Tensorflow-esque bucket by sequence length

vdw · July 10, 2019, 4:20am

Say you’re building an RNN-based sentiment classifier for tweets/sentences. RNNs go over a sentences word by word, but sentences generally have different lengths. If your batch_size=1 it doesn’t matter since each sentences to processed/classified independently. However, with batch_size=1 you sacrifice a lot of performance. You want to process multiple sentence at once, e.g., batch_size=64. To deal with the different lengths of sentences you have different options:

Padding: All shorter sentences get extended by a default word, e.g., <pad>, to the length of the longest sentences. Now all sentences in the batch have the same length. The problem is that it’s not obvious if and how padding effects the training and accuracy of the classifier (particularly when the differences in lengths are very great).
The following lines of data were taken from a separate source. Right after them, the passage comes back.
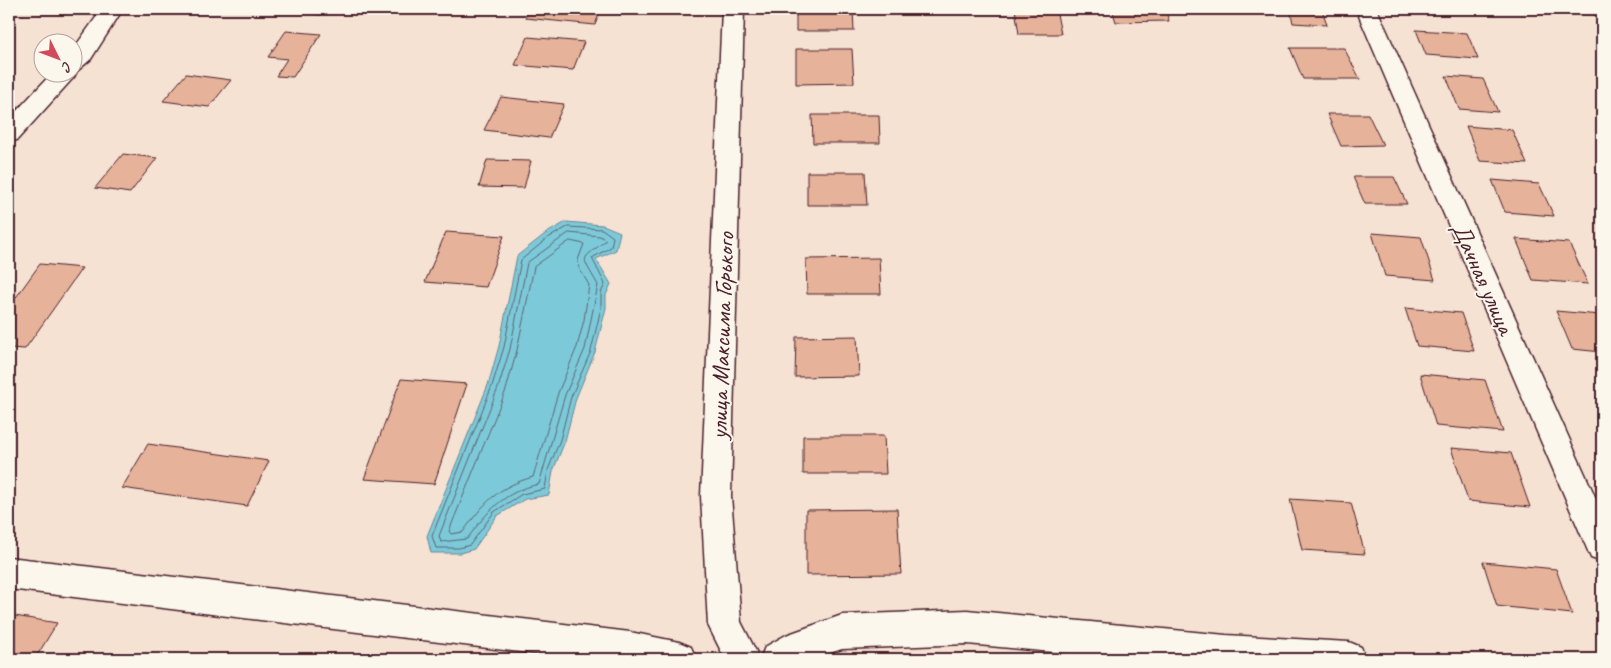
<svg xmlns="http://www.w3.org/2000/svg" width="1611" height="668" font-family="Caveat,sans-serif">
  <rect width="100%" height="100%" fill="#f5e2d3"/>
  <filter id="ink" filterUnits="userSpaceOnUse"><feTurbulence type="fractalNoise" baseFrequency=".02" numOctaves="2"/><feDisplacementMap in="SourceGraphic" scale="10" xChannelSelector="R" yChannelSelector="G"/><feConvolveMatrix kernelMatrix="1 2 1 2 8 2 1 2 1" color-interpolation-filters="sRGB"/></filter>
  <g filter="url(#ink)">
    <!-- water -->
    <path fill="#7ccad9" stroke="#688693" d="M 566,222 L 603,225 L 620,232 L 616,250 L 596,259 L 611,284 L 606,295 L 606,308 L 595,352 L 576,398 L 565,441 L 553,471 L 549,495 L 525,499 L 497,516 L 474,549 L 460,553 L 431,553 L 427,536 L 488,385 L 499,346 L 517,256 L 545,234 Z"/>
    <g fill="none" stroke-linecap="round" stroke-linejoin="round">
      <!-- shore -->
      <path stroke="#5e6371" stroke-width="1" d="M 568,227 L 602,229 L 613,237 L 611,247 L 592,258 L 605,284 L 601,293 L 601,308 L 591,351 L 571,397 L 560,440 L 548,470 L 545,489 L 522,494 L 494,512 L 470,545 L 459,548 L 436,548 L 432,536 L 492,386 L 504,347 L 521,260 L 548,238 Z
        M 569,233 L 600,236 L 606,240 C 580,262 580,253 598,285 L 585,349 L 565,395 L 539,484 C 503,492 488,511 467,539 L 441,542 L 439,536 L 498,388 L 510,349 L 527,263 Z
        M 570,241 L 584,244 L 578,260 L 579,268 L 589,285 L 584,320 L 577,347 L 558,393 L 533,477 C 497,487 484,503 463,532 L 451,534 L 449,531 L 506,390 L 517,350 L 534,267 Z"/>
    </g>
    <!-- building -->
    <path fill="#e6b299" stroke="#4a1f2b" d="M 306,9 L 324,9 L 321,15 L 303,13 Z
      M 530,9 L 601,9 L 595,25 L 525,18 Z
      M 796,9 L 853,9 L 854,31 L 796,31 Z
      M 1015,9 L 1056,9 L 1061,34 L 1019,34 Z
      M 1112,9 L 1165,9 L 1169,21 L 1116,22 Z
      M 1198,9 L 1242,9 L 1242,11 L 1199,10 Z
      M 1290,9 L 1322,9 L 1327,25 L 1293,23 Z
      M 1559,9 L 1593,9 L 1597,15 L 1561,13 Z
      M 1416,30 L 1467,33 L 1478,59 L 1426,55 Z
      M 286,31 L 321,34 L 293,77 L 276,76 L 287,59 L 268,57 Z
      M 528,37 L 584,42 L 573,70 L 515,65 Z
      M 1290,48 L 1344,48 L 1360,79 L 1303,79 Z
      M 796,49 L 852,49 L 854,83 L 796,84 Z
      M 186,74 L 231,80 L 209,107 L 163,101 Z
      M 1446,76 L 1483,79 L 1498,112 L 1459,109 Z
      M 501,97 L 564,104 L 549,138 L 484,130 Z
      M 1327,114 L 1368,114 L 1383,145 L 1341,146 Z
      M 812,115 L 879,115 L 880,143 L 813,143 Z
      M 1466,126 L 1512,130 L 1527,164 L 1480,161 Z
      M 123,154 L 157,158 L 130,193 L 95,188 Z
      M 487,160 L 531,161 L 524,188 L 479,187 Z
      M 807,172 L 865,172 L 867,205 L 807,205 Z
      M 1353,177 L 1394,177 L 1407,204 L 1365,204 Z
      M 1492,180 L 1539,184 L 1554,216 L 1505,212 Z
      M 446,232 L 504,236 L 486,287 L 425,282 Z
      M 1372,233 L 1421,237 L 1435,280 L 1385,276 Z
      M 1516,239 L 1569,243 L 1588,284 L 1533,280 Z
      M 879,258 L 881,294 L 807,294 L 806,259 Z
      M 40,264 L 82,268 L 25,349 L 9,348 L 9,307 Z
      M 1405,308 L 1461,313 L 1474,351 L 1417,346 Z
      M 1556,311 L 1600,315 L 1602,320 L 1602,352 L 1572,349 Z
      M 857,336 L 859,376 L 795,377 L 796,337 Z
      M 1420,374 L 1485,380 L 1503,432 L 1436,426 Z
      M 401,379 L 467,384 L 434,484 L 364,479 Z
      M 803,436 L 884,436 L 886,474 L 803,474 Z
      M 148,444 L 269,461 L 247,506 L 122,488 Z
      M 1451,448 L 1511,453 L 1530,507 L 1468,501 Z
      M 1290,499 L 1351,503 L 1365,554 L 1302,550 Z
      M 897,509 L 901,574 L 806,575 L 806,510 Z
      M 1483,562 L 1556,569 L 1572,614 L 1497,606 Z
      M 9,615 L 57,623 L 35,659 L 9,659 Z"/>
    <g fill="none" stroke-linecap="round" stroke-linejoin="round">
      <defs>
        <path id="minor" d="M 102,9 L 123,9 L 91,59 L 77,71 L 74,77 L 17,140 L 9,142 L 9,119 L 53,72 L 72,72 L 72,51 Z
          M 722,9 L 744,9 L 731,496 L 741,622 L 760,659 L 725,659 L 708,625 L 701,496 Z
          M 1356,9 L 1377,9 L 1602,512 L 1602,562 L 1591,558 Z
          M 9,557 L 630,632 L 679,642 L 691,647 L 696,659 L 577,659 L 9,589 Z
          M 967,610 L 1226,635 L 1349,642 L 1361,647 L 1366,659 L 1127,659 L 967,644 L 842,649 L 811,659 L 760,659 L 765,647 L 786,635 L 842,615 Z"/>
      </defs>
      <!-- minor casing -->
      <use href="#minor" stroke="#4a1f2b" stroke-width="3"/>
      <!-- minor -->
      <use href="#minor" fill="#fbf7ec" fill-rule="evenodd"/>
    </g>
  </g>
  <g text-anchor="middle" stroke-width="4" stroke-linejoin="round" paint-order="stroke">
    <!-- street labels -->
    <g font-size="25" fill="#4a1f2b" stroke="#fbf7ec">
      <text transform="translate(1484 278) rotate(66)" y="9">Дачная улица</text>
      <text transform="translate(721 336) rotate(-88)" y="9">улица Максима Горького</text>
    </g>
  </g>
  <!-- margin -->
  <rect width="1611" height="668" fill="none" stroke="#fbf7ec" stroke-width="30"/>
  <rect x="15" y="15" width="1581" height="638" fill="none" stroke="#4a1f2b" stroke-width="2" filter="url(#ink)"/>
  <!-- north arrow -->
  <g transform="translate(58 58) rotate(132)"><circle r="24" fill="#fbf7ec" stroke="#b4a19f"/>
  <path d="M0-4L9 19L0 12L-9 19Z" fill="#d1495b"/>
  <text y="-8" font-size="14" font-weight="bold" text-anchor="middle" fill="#4a1f2b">С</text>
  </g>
</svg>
PackedSequence: That’s concept provided by PyTorch that hides that the RNN stops at the last word of each sentence in batch, even if they have different lengths. This works fine if you only need the output of the last step. If you need the output at each steps (e.g., for pooling over all steps), I don’t think you can use that approach. It adds additional logic which reduces performance (I’ve noticed 10% in one of my cases but that’s anecdotal).
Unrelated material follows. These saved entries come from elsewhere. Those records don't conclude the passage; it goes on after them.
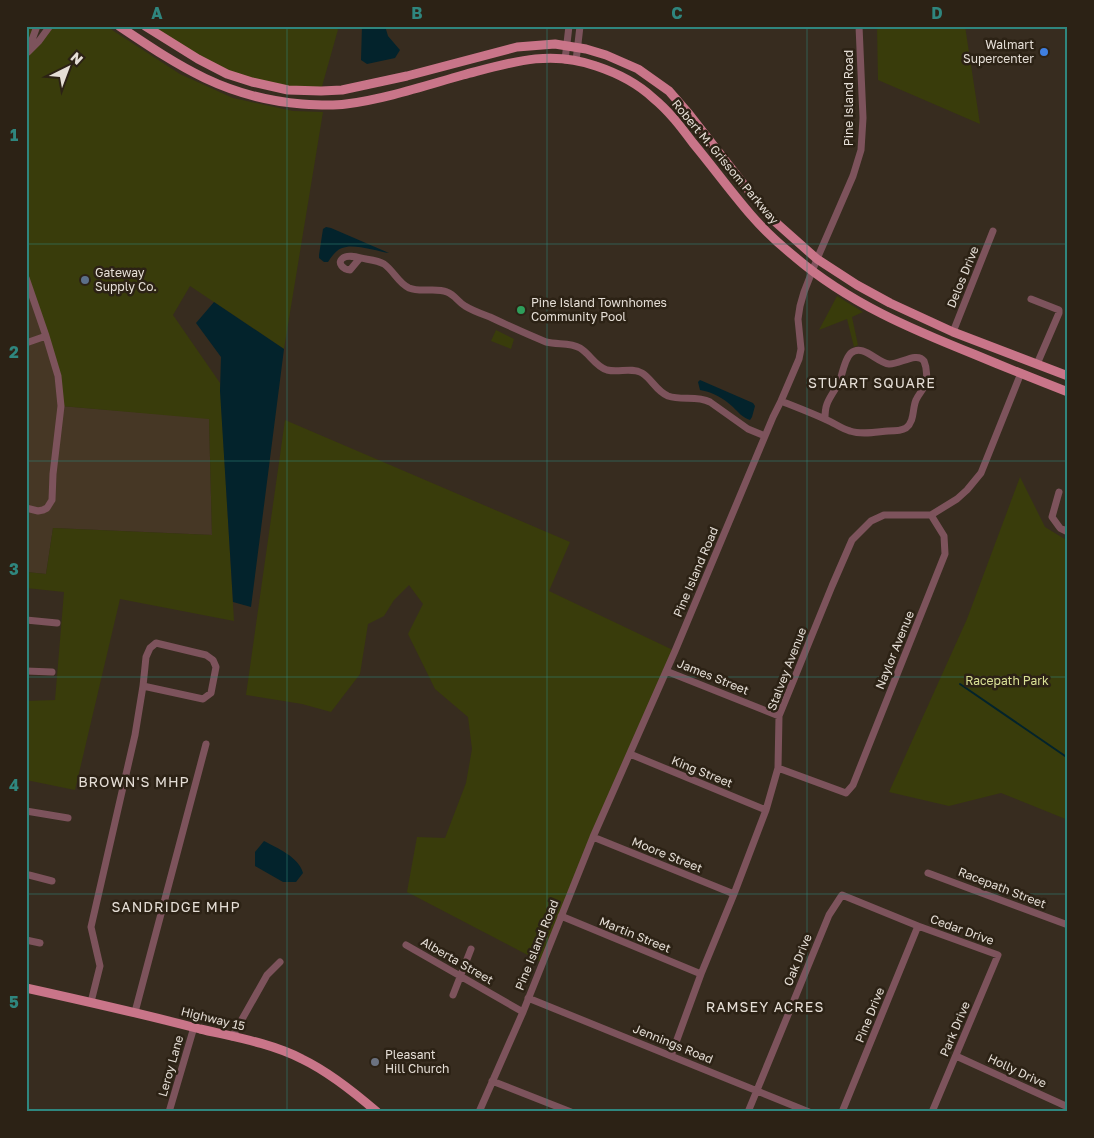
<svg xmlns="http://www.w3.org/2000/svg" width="1094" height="1138" font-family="'Golos Text',sans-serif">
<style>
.built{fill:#463725}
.green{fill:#393c0b}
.water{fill:#03232c}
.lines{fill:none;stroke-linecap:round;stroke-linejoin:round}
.stream{stroke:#03232c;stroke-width:2}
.minor{stroke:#7d535c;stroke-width:7}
.major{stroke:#c97589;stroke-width:9}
.grid{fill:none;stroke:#2f867e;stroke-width:1;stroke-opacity:0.55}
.shop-dot{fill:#3f7fe0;stroke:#2c2215;stroke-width:2}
.service-dot{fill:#5c6f8a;stroke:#2c2215;stroke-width:2}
.leisure-dot{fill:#2e9e5b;stroke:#2c2215;stroke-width:2}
.worship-dot{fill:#6b7280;stroke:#2c2215;stroke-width:2}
.labels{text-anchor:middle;stroke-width:5;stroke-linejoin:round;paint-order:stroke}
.poi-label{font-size:12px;fill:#e5ded6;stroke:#2c2215;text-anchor:start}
.street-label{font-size:12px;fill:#e5ded6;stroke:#2c2215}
.park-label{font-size:12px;fill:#d9e095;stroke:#2c2215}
.neighbourhood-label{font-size:14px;letter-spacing:1px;fill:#e5ded6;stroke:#2c2215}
.neatline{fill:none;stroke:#2f867e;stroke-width:2}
.grid-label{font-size:16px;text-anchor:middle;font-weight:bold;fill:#2f867e}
</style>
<rect width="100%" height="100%" fill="#372c1f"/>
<path class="built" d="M26,278L46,336L61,406L209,418L212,535L53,528L46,574L26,572Z"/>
<path class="green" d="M26,26H37L29,51L50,26H106L180,74L233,98L293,111L323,112L284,349L190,286L173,315L220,383L234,621L120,599L75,790L26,780V701L55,700L64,592L26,588V572L46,574L53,528L212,535L209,419L61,406L58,376L26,278Z
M145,26H339L321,90H288L227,72Z
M877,26H965L980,124L878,80Z
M837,296L863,312L852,317L858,345L854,347L847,319L819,330Z
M496,330L514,339L511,349L491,341Z
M285,420L570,542L549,591L675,651L543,963L407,892L417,837L445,838L466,783L472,749L468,717L435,689L408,634L423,604L409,585L394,600L384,616L368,624L360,674L331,712L302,704L246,695Z
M1020,477L1045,527L1068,541V820L1001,793L949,806L889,792L967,619Z"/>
<path class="water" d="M362,26H385L388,36L400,50L395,58L367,64L361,60Z
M326,227L331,228L389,253C377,251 353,243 342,248C336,250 332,256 328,262H324L319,258V255L323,229Z
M214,302L284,349L251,607L233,602L220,391L221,357L196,323Z
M700,380L753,403L755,406L752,417L750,420C743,418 738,412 733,407C723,398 713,392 700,390L698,382Z
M264,841C277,848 299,857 303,873L296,882H283L255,866V852Z"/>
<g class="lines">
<path class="stream" d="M960,684L1068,758"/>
<path class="minor" d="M28,51L37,26
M28,52L39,41L50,26
M565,60L569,26
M576,61L580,26
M360,258L350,270C344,270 336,263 343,258C348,254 360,258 366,259C372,260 379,261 384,264C394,271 398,283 409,288C422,293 435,287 447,292C455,295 458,302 465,306C473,311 482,314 490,317C509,326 527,334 546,342C558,345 570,342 580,348C590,354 595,366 607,370C619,373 631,367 642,373C652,379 656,391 668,396C682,401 696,395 710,402L748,429L765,436
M26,278L46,336L58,376L61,406L53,474L52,500L47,508L43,510L38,511L26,508
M1031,299L1059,310V313L1037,364
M953,332L993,231
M26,343L46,336
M781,401C796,407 812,413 827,420C834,423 842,429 850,431C862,435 876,432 888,431C894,431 901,431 906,428C915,421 912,409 916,400C918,395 922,391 924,387C928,381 927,368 924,361C917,351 899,365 889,364C877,363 863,343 851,353C845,358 842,374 840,381C836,389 830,396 827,404C825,409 825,414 825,419
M1059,492L1052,517L1060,528L1068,532
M26,620L57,623
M26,671L52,672
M666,671L779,716
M630,754L766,810
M778,768L846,793L853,785L945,554L944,536L931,515
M26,811L68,818
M593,837L734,894
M928,873L1068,925
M26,876L29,875L52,881
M561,916L701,974
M26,940L40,943
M406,945L523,1012
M453,995L471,949
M528,998L809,1112
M91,1002L100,966L91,927L135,735L143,686L146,657L150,648L156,643L206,655L213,660L216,667L211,693L203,699L143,686
M135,1012L206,744
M232,1037L267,975L280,962
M671,1056L701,974L734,894L766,810L778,768L779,716L832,586L852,540L871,521L884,515H931L957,499L967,490L981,473L1021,373
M956,1056L1068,1107
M492,1081L571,1112
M169,1112L194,1027
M479,1112L523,1012L593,837L675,651L773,417L781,401L799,359L801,349L798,319L800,306L804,292L817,259L853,176L861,150L863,118L859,26
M748,1112L829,915L842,895L918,926L998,955L932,1112
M842,1112L918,926"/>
<path class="major" d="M119,26C180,67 226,98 302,104C316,105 332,106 346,104C385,99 424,86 463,75C509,63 549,49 596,66C617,73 637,83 653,98C669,111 681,127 693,143C713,167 731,192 751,215C764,230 779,244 795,257C849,303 911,329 976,355C1007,368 1037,380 1068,392
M145,26L198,59L227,74L252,82L288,90L321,91L342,90L407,76L517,47L555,44L586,49L606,55L638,69L669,91L689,114L745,186L772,219L817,259L857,285L890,303L953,332L1068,376
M26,988C85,1001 143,1014 200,1029C234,1037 271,1043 302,1059C329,1072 354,1092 377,1112"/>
</g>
<path class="grid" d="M287,26V1112M547,26V1112M807,26V1112M26,244H1068M26,461H1068M26,677H1068M26,894H1068"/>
<circle class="shop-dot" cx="1044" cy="52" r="5"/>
<circle class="service-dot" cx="85" cy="280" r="5"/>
<circle class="leisure-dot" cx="521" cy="310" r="5"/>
<circle class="worship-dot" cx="375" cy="1062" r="5"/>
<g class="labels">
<g class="poi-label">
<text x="1034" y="49" text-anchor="end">Walmart<tspan x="1034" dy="14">Supercenter</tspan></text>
<text x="95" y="277">Gateway<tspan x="95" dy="14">Supply Co.</tspan></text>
<text x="531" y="307">Pine Island Townhomes<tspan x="531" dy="14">Community Pool</tspan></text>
<text x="385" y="1059">Pleasant<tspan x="385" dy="14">Hill Church</tspan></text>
</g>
<g class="street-label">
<text transform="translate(849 98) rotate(-90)" y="4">Pine Island Road</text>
<text transform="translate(725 162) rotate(50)" y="4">Robert M. Grissom Parkway</text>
<text transform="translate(963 277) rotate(-68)" y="4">Delos Drive</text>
<text transform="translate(696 572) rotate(-67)" y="4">Pine Island Road</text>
<text transform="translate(895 650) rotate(-68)" y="4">Naylor Avenue</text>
<text transform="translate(787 669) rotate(-69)" y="4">Stalvey Avenue</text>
<text transform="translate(713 677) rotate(22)" y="4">James Street</text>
<text transform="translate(702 772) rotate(22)" y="4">King Street</text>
<text transform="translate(667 855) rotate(22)" y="4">Moore Street</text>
<text transform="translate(1002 888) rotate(21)" y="4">Racepath Street</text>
<text transform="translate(962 930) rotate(20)" y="4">Cedar Drive</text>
<text transform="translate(635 935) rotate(22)" y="4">Martin Street</text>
<text transform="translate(537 945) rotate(-68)" y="4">Pine Island Road</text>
<text transform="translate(798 960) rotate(-68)" y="4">Oak Drive</text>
<text transform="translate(457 961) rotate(30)" y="4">Alberta Street</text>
<text transform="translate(870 1015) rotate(-68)" y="4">Pine Drive</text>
<text transform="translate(213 1019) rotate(14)" y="4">Highway 15</text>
<text transform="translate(955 1029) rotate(-67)" y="4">Park Drive</text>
<text transform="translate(673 1044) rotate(22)" y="4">Jennings Road</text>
<text transform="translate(171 1066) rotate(-74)" y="4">Leroy Lane</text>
<text transform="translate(1017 1071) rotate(25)" y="4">Holly Drive</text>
</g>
<g class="park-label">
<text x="1007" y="685">Racepath Park</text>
</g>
<g class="neighbourhood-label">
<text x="872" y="388">STUART SQUARE</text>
<text x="134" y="787">BROWN'S MHP</text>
<text x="176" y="912">SANDRIDGE MHP</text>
<text x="765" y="1012">RAMSEY ACRES</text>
</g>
</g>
<rect width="1094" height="1138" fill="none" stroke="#2c2215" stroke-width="55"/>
<g transform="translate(68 68) rotate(42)" stroke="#2c2215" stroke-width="4" paint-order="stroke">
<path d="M0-4L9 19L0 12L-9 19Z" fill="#e5ded6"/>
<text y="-8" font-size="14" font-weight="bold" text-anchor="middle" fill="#e5ded6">N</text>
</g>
<rect x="28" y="28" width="1038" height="1082" class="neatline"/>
<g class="grid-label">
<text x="157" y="19">A</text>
<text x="417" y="19">B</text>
<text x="677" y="19">C</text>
<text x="937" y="19">D</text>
<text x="14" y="141">1</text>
<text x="14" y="358">2</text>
<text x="14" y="575">3</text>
<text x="14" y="791">4</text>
<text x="14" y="1008">5</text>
</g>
</svg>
Bucketing: (the proposed idea in this thread): Well, you simply ignore all the issues by ensuring that all sentences in a batch have the same length. Needs no padding, needs no PackedSequence, the output of each time steps can be subsequently. In my opinion, that’s the most hassle-free approach for classification and sequence labeling task. Note that it’s not applicable as described above for sequence-to-sequence tasks (e.g., machine translation).